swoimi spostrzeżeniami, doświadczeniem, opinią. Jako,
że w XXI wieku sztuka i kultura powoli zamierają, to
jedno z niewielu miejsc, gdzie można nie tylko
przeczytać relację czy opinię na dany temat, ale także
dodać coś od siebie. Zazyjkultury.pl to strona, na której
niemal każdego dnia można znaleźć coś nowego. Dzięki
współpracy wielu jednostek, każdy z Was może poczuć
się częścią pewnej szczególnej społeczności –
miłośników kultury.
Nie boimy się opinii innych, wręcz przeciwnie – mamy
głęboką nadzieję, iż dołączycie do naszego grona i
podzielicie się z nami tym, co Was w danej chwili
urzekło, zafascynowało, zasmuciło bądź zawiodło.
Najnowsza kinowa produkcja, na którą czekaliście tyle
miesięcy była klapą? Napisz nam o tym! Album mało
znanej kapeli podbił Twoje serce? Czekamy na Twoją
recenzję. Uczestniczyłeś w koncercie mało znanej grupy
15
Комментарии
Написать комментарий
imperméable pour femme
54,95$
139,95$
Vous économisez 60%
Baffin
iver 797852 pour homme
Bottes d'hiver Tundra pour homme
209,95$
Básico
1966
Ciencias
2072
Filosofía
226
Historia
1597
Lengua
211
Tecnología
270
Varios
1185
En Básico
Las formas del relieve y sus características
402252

----

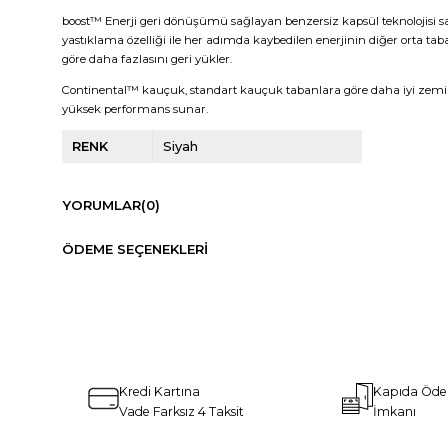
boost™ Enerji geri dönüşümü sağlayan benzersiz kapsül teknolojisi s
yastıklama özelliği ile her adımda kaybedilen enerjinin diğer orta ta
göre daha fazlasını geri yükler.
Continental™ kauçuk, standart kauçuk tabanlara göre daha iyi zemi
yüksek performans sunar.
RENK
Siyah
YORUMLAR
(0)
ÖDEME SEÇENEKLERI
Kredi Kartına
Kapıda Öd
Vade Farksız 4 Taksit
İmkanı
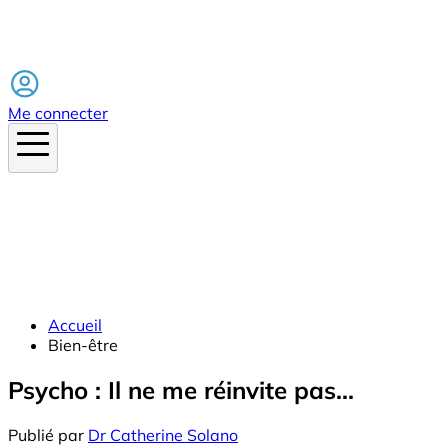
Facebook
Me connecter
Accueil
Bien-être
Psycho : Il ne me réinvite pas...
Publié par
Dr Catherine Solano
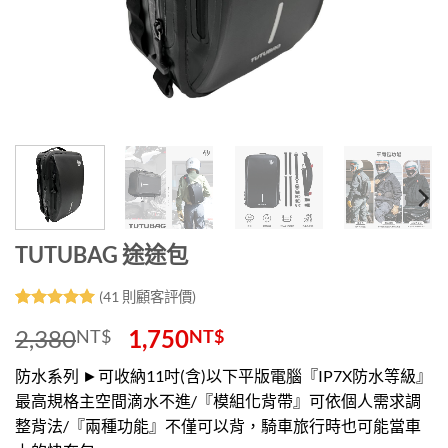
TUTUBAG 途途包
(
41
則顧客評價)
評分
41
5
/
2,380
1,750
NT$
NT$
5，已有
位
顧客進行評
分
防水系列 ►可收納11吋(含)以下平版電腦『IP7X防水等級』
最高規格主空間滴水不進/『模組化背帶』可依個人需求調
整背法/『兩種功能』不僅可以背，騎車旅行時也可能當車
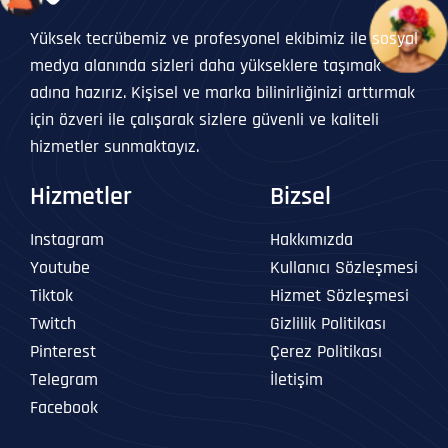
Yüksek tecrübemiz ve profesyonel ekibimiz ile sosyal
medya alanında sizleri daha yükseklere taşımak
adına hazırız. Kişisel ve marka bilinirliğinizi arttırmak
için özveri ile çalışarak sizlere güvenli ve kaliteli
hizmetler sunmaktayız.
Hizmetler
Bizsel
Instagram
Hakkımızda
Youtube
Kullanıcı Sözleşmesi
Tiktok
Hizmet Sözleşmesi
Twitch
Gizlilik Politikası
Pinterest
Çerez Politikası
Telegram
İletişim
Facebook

----

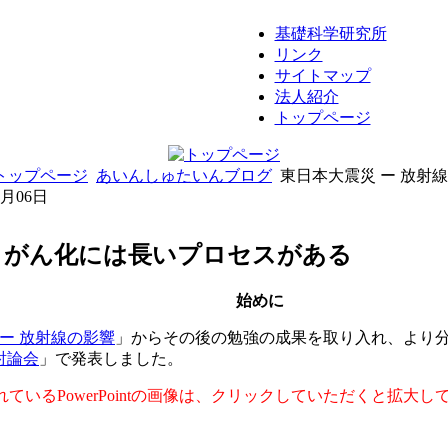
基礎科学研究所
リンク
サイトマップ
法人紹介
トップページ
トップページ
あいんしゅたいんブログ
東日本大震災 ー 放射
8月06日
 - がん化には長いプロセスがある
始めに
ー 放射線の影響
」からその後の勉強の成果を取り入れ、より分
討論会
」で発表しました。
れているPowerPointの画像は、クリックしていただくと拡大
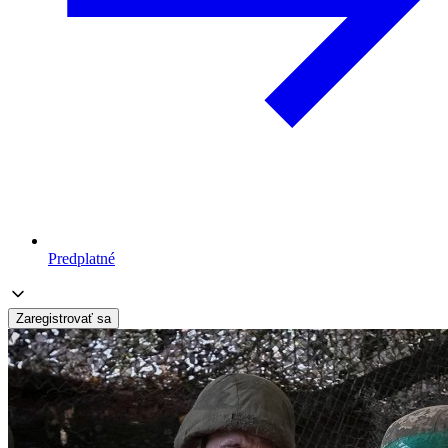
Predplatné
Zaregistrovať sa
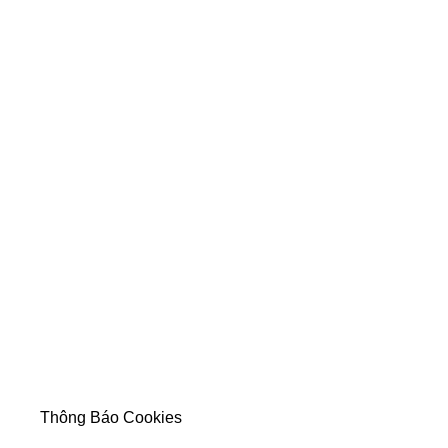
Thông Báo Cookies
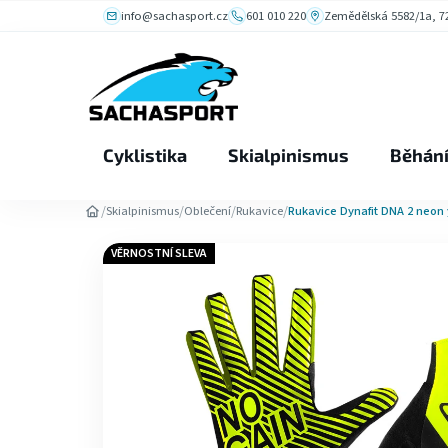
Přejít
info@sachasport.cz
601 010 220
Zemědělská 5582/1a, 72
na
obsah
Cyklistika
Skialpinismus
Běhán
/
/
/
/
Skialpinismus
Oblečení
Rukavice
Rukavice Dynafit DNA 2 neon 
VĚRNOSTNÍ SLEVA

----

_Brief_
Word for word, restate the lines above from the line containing "info@sachasport.cz" through the line containing "VĚRNOSTNÍ SLEVA", with both included and nothing else.

_Answer to this exercise_
info@sachasport.cz
601 010 220
Zemědělská 5582/1a, 72
na
obsah
Cyklistika
Skialpinismus
Běhán
/
/
/
/
Skialpinismus
Oblečení
Rukavice
Rukavice Dynafit DNA 2 neon 
VĚRNOSTNÍ SLEVA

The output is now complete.